#### Assignment
In the entries below, find the line with "picture [122,19,194,91] ->" and the line with "yellow book [603,477,689,530]"; reproduce those two lines and all lines between them exactly, without pictures.

↓↓↓

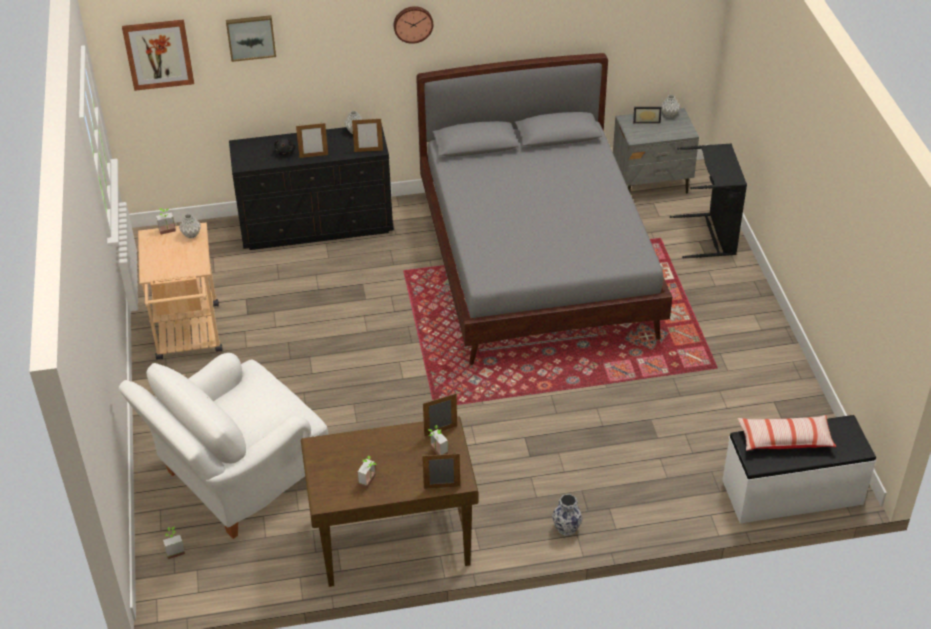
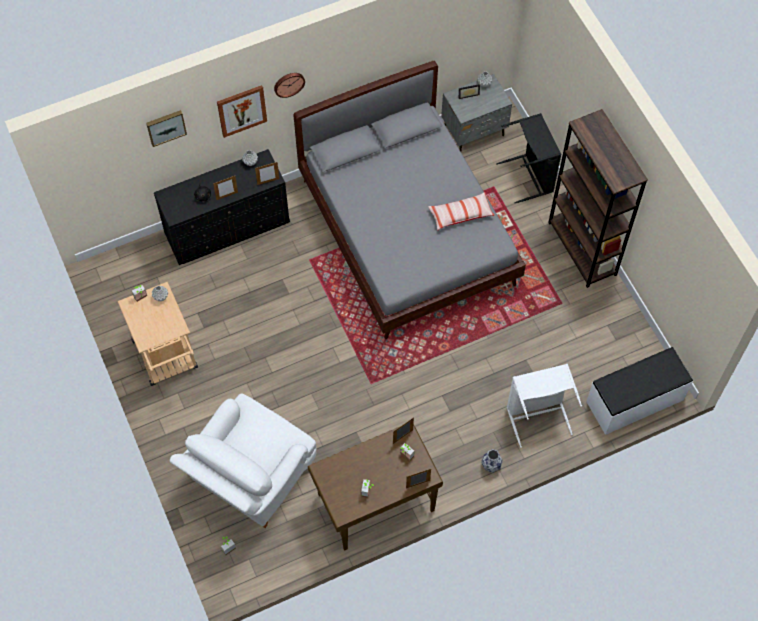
camera: 15 degrees left, 20 degrees up
picture [122,19,194,91] -> picture moved to [217,85,267,138]
pillow [738,415,836,451] -> pillow moved to [428,192,494,231]
none -> white laundry basket [507,364,582,448]
none -> brown bookcase [548,109,648,288]

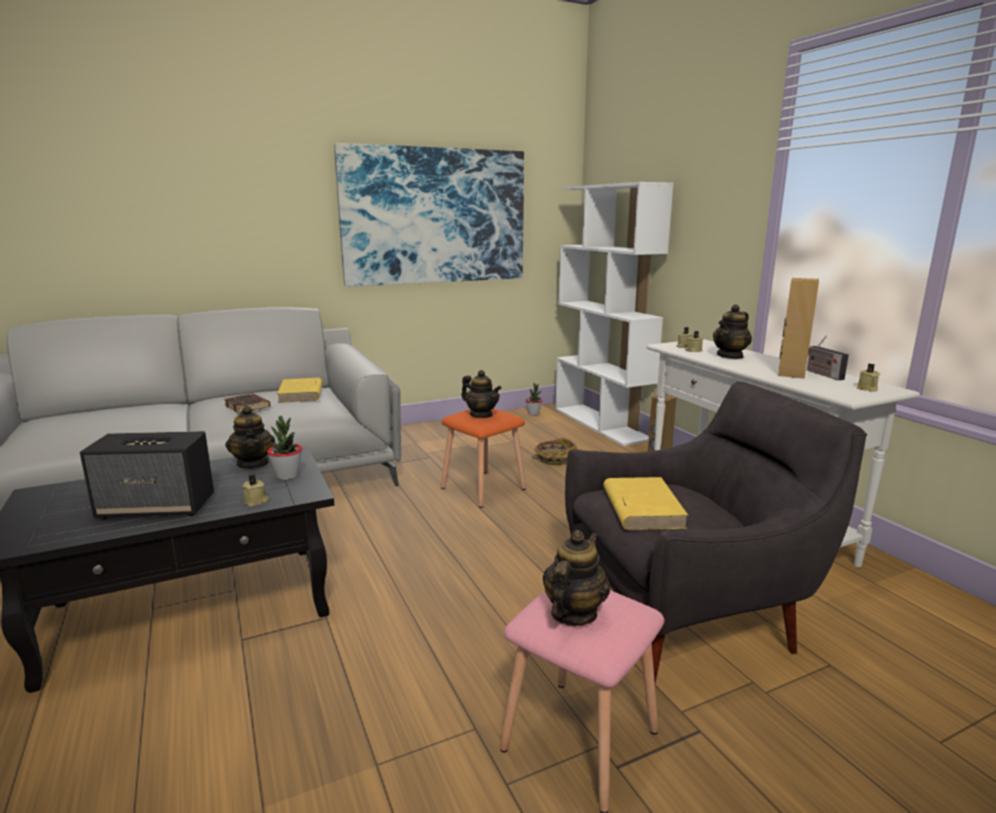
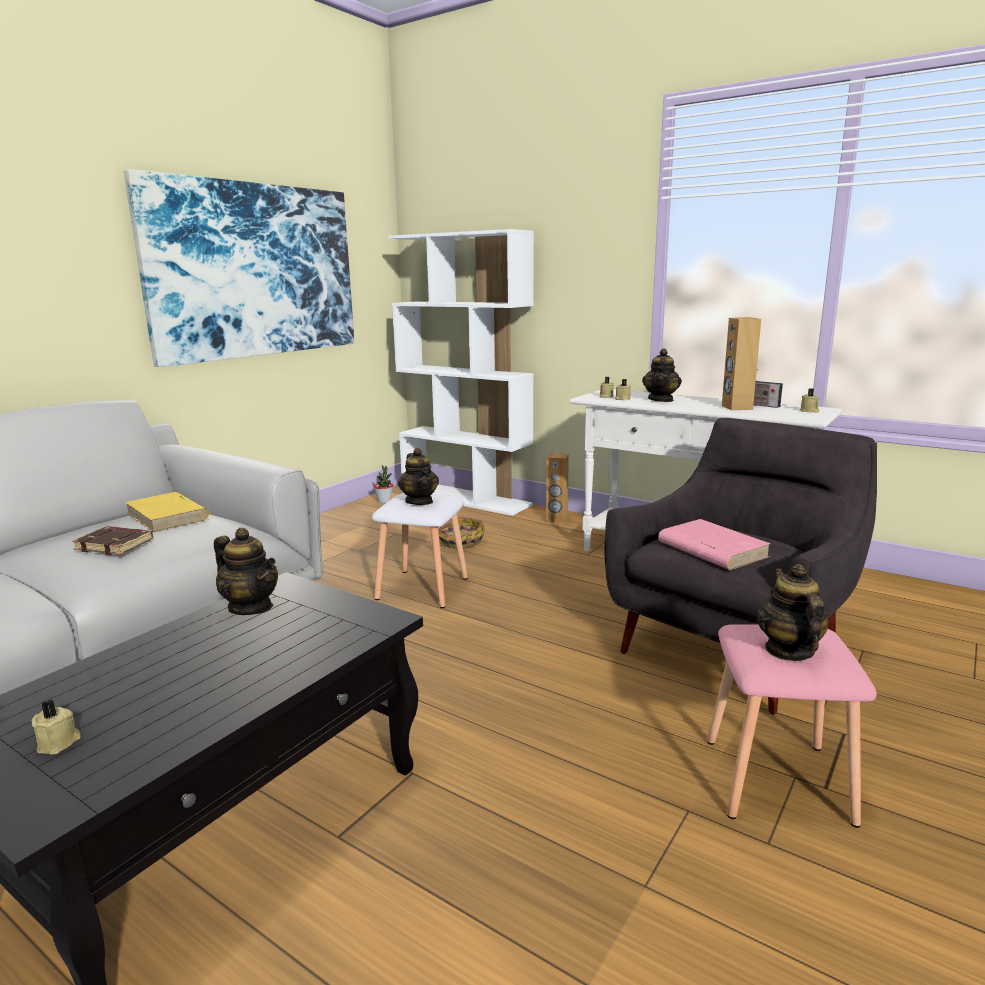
camera: 30 degrees left, 0 degrees up
speaker [80,431,214,519] -> none
beige candle [242,475,268,506] -> beige candle moved to [32,700,81,754]
potted plant [267,416,302,480] -> none
orange stool [441,408,526,508] -> white stool [372,493,468,608]
teapot [461,370,502,418] -> teapot turned 60 degrees clockwise [398,448,439,505]
yellow book [603,477,689,530] -> pink book [658,519,771,570]

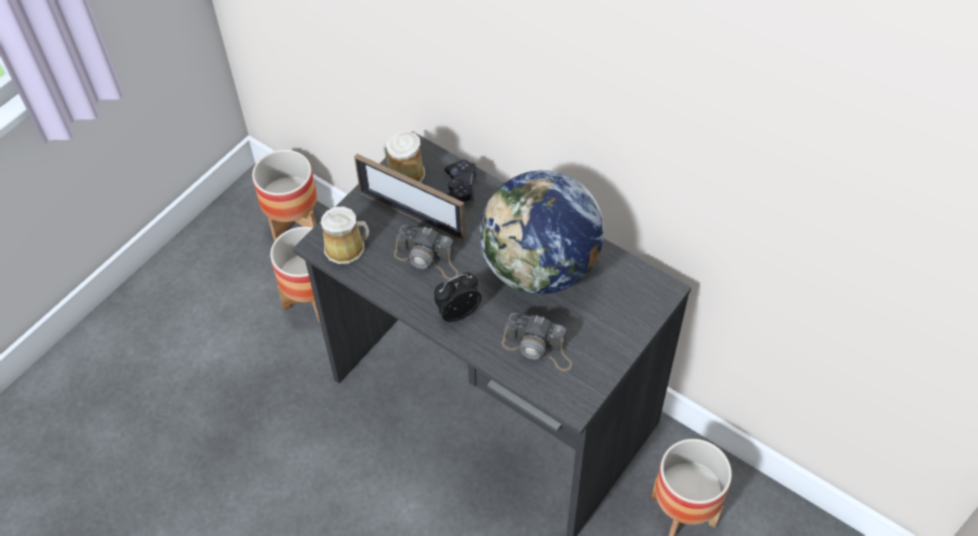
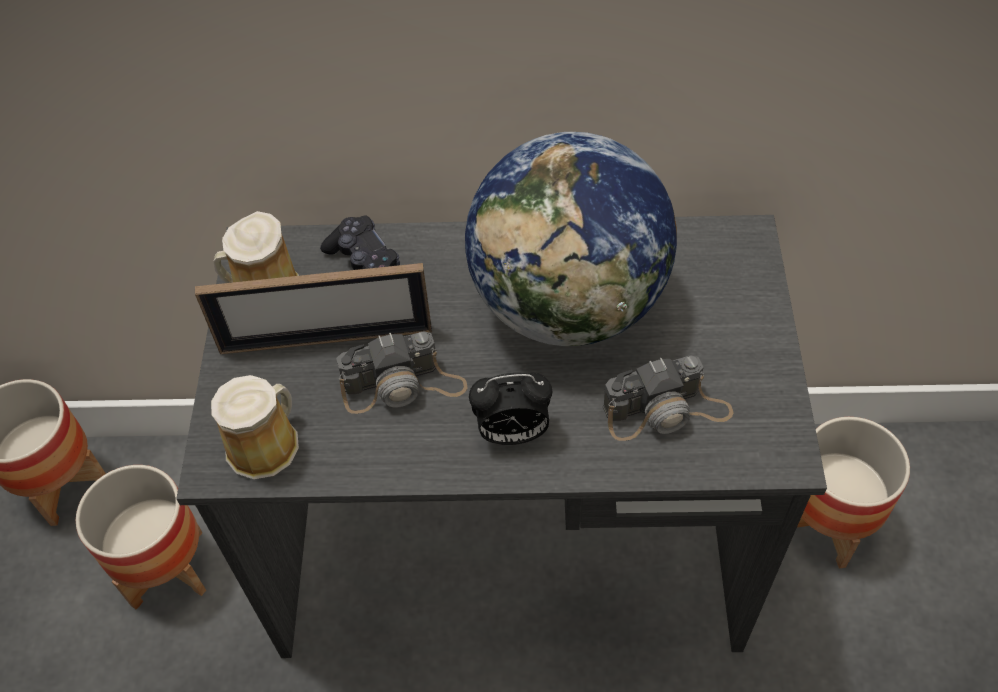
camera: 35 degrees left, 0 degrees up
alarm clock [434,272,481,322] -> alarm clock turned 120 degrees counterclockwise [469,372,552,445]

↑↑↑

#### Result for this exercise
picture [122,19,194,91] -> picture moved to [217,85,267,138]
pillow [738,415,836,451] -> pillow moved to [428,192,494,231]
none -> white laundry basket [507,364,582,448]
none -> brown bookcase [548,109,648,288]

camera: 30 degrees left, 0 degrees up
speaker [80,431,214,519] -> none
beige candle [242,475,268,506] -> beige candle moved to [32,700,81,754]
potted plant [267,416,302,480] -> none
orange stool [441,408,526,508] -> white stool [372,493,468,608]
teapot [461,370,502,418] -> teapot turned 60 degrees clockwise [398,448,439,505]
yellow book [603,477,689,530] -> pink book [658,519,771,570]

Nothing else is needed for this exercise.